Struct. 33: 415 -440
Wetmur J.G. (1991) DNA probes: applications of the principles of nucleic acid hybridization. Crit Rev
Biochem Mol Biol 26: 227-259
FILES
*.nn Files containing the nearest-neighbor parameters, enthalpy and entropy, for each Crick's pair.

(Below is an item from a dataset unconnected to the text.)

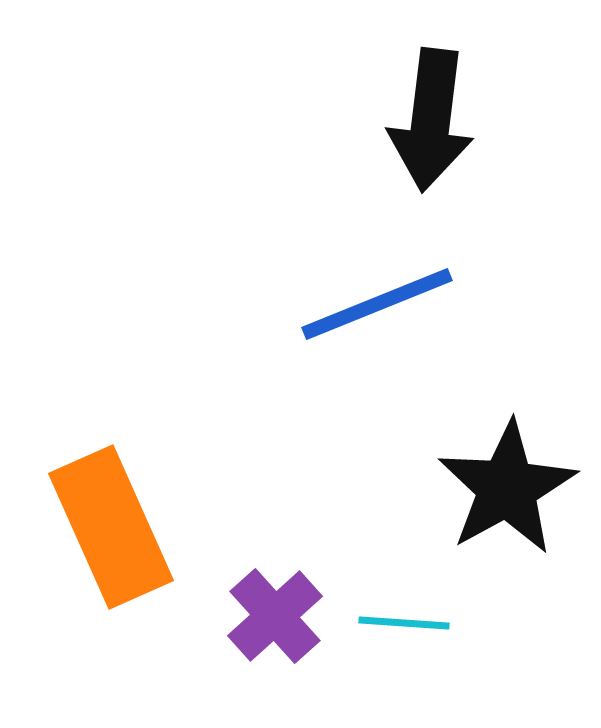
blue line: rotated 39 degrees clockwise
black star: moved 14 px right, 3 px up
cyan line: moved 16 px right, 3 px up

They have to be placed in a directory defined during the compilation or targeted by the
environment variable NN_PATH.
tkmelting.pl
A Graphical User Interface written in Perl/Tk is available for those who prefer the 'button and
menu' approach.
*.pl Scripts are available to use MELTING iteratively. For instance, the script multi.pl permits one to
predict the Tm of several duplexes in one shot. The script profil.pl allow an interactive
computation along a sequence, by sliding a window of specified width.
SEE ALSO
New versions and related material can be found at http://www.ebi.ac.uk/compneur/melting/ and at at https://sourceforge.net/projects/melting/
KNOWN BUGS
The infiles have to be ended by a blank line because otherwise the last line is not decoded.

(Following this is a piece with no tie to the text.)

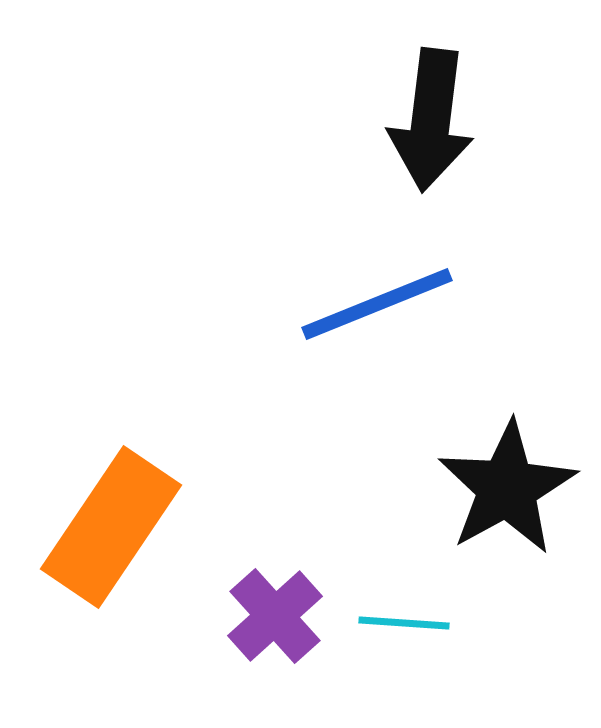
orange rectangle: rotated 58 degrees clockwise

If an infile is called, containing the address of another input file, it does not care of this latter.
If it is its own address, the program quit (is it a bug or a feature?).

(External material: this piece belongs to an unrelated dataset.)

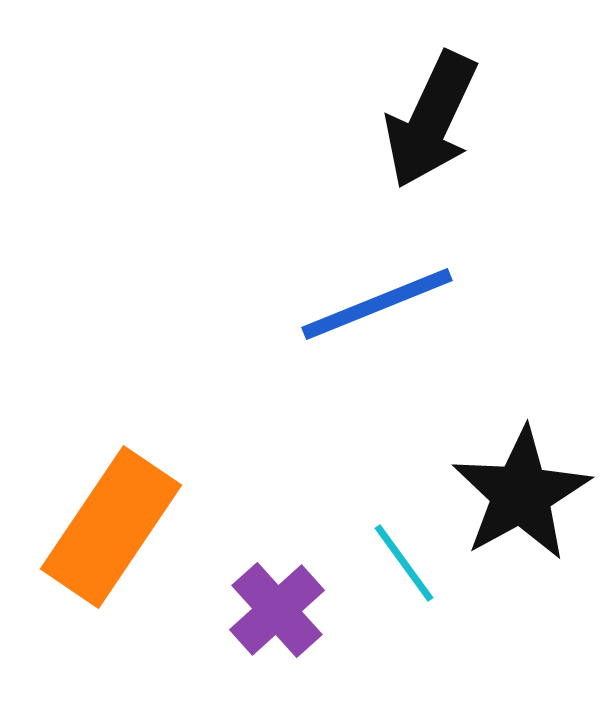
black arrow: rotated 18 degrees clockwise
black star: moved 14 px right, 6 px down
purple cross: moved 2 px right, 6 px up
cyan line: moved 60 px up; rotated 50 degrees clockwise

In interactive mode, a sequence can be entered on several lines with a backslash
AGCGACGAGCTAGCCTA\
AGGACCTATACGAC
If by mistake it is entered as
AGCGACGAGCTAGCCTA\AGGACCTATACGAC
The backslash will be considered as an illegal character. Here again, I do not think it is actually a bug
(even if it is unlikely, there is a small probability that the backslash could actually be a mistyped
base).
COPYRIGHT
Melting is copyright (C) 1997, 2013 by Nicolas Le Novère and Marine Dumousseau
This program is free software; you can redistribute it and/or modify it under the terms of the GNU
General Public License as published by the Free Software Foundation; either version 2 of the License, or
(at your option) any later version.
This program is distributed in the hope that it will be useful, but WITHOUT ANY WARRANTY; without even
the implied warranty of MERCHANTABILITY or FITNESS FOR A PARTICULAR PURPOSE. See the GNU General Public
License for more details.
You should have received a copy of the GNU General Public License along with this program; if not, write
to the Free Software Foundation, Inc., 59 Temple Place, Suite 330, Boston, MA 02111-1307 USA
ACKNOWLEDGEMENTS
Nicolas Joly is an efficient and kind debugger and advisor. Catherine Letondal wrote the HTML interface
to melting. Thanks to Nirav Merchant, Taejoon Kwon, Leo Schalkwyk, Mauro Petrillo, Andrew Thompson, Wong
Chee Hong, Ivano Zara for their bug fixes and comments. Thanks to Richard Owczarzy for his magnesium
correction. Thanks to Charles Plessy for the graphical interface files. Markus Piotrowski updated
TkMELTING to cover version 4.3. Finally thanks to the usenet helpers, particularly Olivier Dehon and
Nicolas Chuche.
AUTHORS
Nicolas Le Novère Babraham Institute, Babraham Research Campus Babraham CB22 3AT Cambridge United-
Kingdom. n.lenovere@gmail.com
Marine Dumousseau EMBL-EBI, Wellcome-Trust Genome Campus Hinxton CB10 1SD Cambridge United-Kingdom.
marine@ebi.ac.uk
HISTORY
See the file ChangeLog for the changes of the versions 4 and more recent.